◆ TASK TO COMPLETE:
Where the records below have a line with "рівень", that line is to be copied.

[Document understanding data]
______

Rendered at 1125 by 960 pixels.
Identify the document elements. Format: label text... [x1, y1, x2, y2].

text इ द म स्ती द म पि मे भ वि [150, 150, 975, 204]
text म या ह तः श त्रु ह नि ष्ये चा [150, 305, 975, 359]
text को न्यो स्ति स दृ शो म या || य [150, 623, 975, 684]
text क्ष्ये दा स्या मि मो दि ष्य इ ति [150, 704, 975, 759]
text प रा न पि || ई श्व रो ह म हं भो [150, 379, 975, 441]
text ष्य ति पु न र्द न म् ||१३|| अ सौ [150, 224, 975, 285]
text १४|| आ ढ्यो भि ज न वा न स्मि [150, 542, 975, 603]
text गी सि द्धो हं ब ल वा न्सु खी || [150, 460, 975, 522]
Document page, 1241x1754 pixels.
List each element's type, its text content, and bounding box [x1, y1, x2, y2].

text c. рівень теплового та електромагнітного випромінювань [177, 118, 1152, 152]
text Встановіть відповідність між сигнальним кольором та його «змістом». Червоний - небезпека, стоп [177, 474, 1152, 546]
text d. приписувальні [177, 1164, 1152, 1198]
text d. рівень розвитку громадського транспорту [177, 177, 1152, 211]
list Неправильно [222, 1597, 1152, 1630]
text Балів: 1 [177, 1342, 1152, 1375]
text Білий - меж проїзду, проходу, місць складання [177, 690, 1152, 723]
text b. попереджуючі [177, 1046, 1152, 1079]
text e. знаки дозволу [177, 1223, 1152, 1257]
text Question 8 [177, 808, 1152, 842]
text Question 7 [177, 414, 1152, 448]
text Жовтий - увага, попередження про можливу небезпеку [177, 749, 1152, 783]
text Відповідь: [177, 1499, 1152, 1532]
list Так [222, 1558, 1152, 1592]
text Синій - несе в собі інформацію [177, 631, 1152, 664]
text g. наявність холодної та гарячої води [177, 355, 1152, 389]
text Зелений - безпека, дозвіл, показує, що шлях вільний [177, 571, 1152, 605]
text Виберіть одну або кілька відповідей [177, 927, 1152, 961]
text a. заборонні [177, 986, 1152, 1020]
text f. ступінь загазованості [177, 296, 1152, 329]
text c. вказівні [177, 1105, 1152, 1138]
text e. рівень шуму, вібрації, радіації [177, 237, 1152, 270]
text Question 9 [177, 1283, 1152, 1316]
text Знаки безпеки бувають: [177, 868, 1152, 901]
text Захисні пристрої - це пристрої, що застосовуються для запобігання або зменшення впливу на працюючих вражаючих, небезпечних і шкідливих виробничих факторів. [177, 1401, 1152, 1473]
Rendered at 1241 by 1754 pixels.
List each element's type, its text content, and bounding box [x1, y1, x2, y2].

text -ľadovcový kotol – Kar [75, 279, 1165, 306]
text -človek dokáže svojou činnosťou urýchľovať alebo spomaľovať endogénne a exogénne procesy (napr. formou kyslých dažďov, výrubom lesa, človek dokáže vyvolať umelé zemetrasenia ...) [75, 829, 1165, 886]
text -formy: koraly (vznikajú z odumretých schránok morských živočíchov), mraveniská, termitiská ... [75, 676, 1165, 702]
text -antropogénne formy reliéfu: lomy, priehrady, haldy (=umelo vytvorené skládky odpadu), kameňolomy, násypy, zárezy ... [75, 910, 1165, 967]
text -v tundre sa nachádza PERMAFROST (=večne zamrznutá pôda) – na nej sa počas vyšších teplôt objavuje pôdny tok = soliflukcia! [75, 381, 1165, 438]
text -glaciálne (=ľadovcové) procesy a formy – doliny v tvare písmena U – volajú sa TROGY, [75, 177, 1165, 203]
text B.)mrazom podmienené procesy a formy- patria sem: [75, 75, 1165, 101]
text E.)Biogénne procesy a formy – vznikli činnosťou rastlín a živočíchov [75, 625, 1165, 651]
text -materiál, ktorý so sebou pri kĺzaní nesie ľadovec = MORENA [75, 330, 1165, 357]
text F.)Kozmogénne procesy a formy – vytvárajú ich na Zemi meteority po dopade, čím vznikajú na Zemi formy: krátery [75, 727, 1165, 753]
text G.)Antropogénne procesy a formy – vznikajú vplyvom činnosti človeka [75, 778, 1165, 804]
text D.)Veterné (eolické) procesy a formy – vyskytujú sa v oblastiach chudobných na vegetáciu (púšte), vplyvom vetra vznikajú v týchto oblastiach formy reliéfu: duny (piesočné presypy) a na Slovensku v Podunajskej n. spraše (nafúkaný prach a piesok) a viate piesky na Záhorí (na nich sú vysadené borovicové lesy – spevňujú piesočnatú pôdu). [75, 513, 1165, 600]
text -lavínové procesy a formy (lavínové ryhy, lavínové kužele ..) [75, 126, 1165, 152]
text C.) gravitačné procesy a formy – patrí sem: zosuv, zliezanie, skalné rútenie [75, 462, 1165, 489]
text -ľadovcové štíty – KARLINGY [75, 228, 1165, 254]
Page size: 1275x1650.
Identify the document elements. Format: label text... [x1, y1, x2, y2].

______

◆ FINISHED TASK:
text c. рівень теплового та електромагнітного випромінювань [177, 118, 1152, 152]
text d. рівень розвитку громадського транспорту [177, 177, 1152, 211]
text e. рівень шуму, вібрації, радіації [177, 237, 1152, 270]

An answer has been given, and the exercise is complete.